Fragmento del documento
━━━
¿Por qué es malo que haya billonarios en el mundo? Es la pregunta que me hizo un paciente lector a raíz de la lista del club de billonarios que comenté la semana pasada. ¿Qué daño hacen esas personas que han amasado inmensas fortunas, creando empleo y desarrollando innovaciones tecnológicas?
El problema no es que haya billonarios, sino que sean muy pocos y que concentren una tajada tan grande de la riqueza mundial (los 3.023 billonarios poseen tanta riqueza como 4.800 millones de personas). En otras palabras, el problema es la enorme desigualdad en la distribución de la riqueza.
Desigualdad y crecimiento económico
La relación entre crecimiento económico y desigualdad fue uno de los debates más intensos en los círculos académicos hace muchos años. Durante un tiempo predominó la teoría de que para crecer había que permitir una mayor concentración de la riqueza en manos de los capitalistas, porque estos eran los que iban a invertir. En Colombia, esta doctrina se conoció con el nombre de ‘desarrollismo’, claro precursor del neoliberalismo actual, y su exponente más claro fue Álvaro Gómez. Su postulado central era que primero había que crecer la torta para luego repartirla.
La experiencia de muchos países y la misma teoría económica han demostrado que esta es una concepción equivocada que ha sido utilizada por la derecha para aplazar y diferir las transformaciones sociales. Las consecuencias negativas de la desigualdad sobre la economía y el crecimiento son bien conocidas y han sido muy analizadas, sobre todo en las dos últimas décadas. Los trabajos de economistas como J. Stiglitz o T. Piketty, para no citar sino dos de los muchos que han contribuido al debate, han propiciado un amplio consenso entre los economistas en reconocer que la concentración del ingreso y la riqueza son un obstáculo para el crecimiento económico.
Son un obstáculo porque limitan la competencia y la entrada de nuevas empresas, porque no permiten el desarrollo del mercado interno y cortan una importante fuente de expansión de la demanda: porque reducen la tasa de ahorro y la inversión en capital humano; porque limitan las posibilidades de capacitación de los pobres perpetuando la desigualdad de oportunidades; porque restringen el aumento de la productividad; y porque producen tensiones sociales que propician la violencia y la inseguridad que espantan a los inversionistas.
La gran crisis financiera de 2008 llevó a las calles el debate sobre la concentración de la riqueza en el 1 por ciento más rico de la sociedad y propagó un movimiento de indignados alrededor del mundo. Lo paradójico es que se ha demostrado que una de las causas de esa gran crisis financiera fue, precisamente, la creciente desigualdad en la distribución de los ingresos y en el acceso a la educación y la salud en los Estados Unidos.
━━━
Registros proporcionados

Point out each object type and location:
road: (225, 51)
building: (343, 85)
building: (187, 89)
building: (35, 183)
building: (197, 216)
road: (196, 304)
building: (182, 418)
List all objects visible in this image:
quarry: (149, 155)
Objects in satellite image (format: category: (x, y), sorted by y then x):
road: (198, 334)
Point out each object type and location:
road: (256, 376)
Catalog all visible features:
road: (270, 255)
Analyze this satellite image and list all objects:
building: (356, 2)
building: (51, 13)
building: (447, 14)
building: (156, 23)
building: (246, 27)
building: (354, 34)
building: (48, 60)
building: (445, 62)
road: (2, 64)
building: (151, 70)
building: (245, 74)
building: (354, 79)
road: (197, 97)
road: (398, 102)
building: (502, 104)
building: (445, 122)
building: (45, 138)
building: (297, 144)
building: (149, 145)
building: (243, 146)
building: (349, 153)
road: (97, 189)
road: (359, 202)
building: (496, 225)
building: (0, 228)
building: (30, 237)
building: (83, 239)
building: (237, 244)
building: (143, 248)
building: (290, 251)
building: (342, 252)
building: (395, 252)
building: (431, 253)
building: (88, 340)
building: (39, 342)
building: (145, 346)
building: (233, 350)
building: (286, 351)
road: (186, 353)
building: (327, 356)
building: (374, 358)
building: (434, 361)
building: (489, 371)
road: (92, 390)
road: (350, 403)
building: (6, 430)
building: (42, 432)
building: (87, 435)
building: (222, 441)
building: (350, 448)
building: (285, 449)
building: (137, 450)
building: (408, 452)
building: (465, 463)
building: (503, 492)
━━━
Ejercicios
1 – Responde, según el texto sobre la desigualdad y el crecimiento económico:
(a) ¿Cuántos billonarios menciona el texto y con cuántas personas se iguala su riqueza?
(b) ¿Con qué nombre se conoció en Colombia la doctrina de crecer primero para repartir después, y quién fue su exponente más claro?
(c) ¿Qué acontecimiento llevó a las calles el debate sobre la concentración de la riqueza en el 1 por ciento más rico?
2 – Prolonga el texto sobre la desigualdad y el crecimiento económico a partir de su última oración.

Resultados
1 –
(a) 3.023 billonarios, con tanta riqueza como 4.800 millones de personas.
(b) ‘Desarrollismo’; su exponente más claro fue Álvaro Gómez.
(c) La gran crisis financiera de 2008.

2 –
La captura del Estado por los billonarios
En el campo de la política, también es amplio el consenso sobre el daño que hace al funcionamiento del sistema democrático esta concentración del poder económico. John Rawls, el gran filósofo del liberalismo político del siglo pasado, lo resumió así: “Aunque pueda parecer que los derechos y las libertades básicos de los ciudadanos son iguales -todos tiene derecho a votar, a optar a cargos públicos, a participar en la política partidaria, etc,- las desigualdades sociales y económicas son tan grandes que los que tienen mayor riqueza normalmente controlan la vida política, promulgan las leyes y aplican políticas sociales que promueven sus intereses”.
El problema con los billonarios es que después de consolidar sus enormes fortunas buscan extender su poder al ámbito político: financian campañas electorales, controlan los medios de comunicación –y ahora las redes sociales–, de manera que ejercen presión sobre los gobiernos y los congresos, o participan directamente en ellos, asegurando que las políticas económicas favorezcan sus intereses particulares en contra del bien común.
Ejemplos de esta captura del Estado, que se ha hecho más extendida desde las últimas décadas del siglo pasado, son las políticas adoptadas en muchos países de reducción de impuestos, privatización de servicios públicos, desregulación de industrias contaminantes o financieras, o flexibilización laboral. Peor aún, cuando algunos billonarios obtienen que sus industrias queden exentas de medidas generales, como es el caso de los aranceles a teléfonos y computadores importados de China.
La consecuencia no solo es la erosión del sistema democrático y de su principio básico de cada persona un voto sino, más grave aún, la deslegitimación de la misma democracia: cuando los ciudadanos perciben que la política es controlada por los megaricos, cuando se hace evidente que en estas democracias todos somos iguales pero hay unos más iguales que otros, crece la apatía política y pierden credibilidad las instituciones. Es el terreno propicio para el surgimiento de populismos y caudillos autocráticos, pero también se producen explosiones de protesta social que ponen en peligro la democracia.
La mayor participación de los billonarios en la política se está dando en el actual gobierno de los Estados Unidos, por el gran número que están participando directamente en posiciones claves en la administración, por la forma como han puesto los medios y redes de su propiedad al servicio del gobierno y por la orientación que están dando a las políticas públicas. Esos billonarios son una amenaza para la democracia.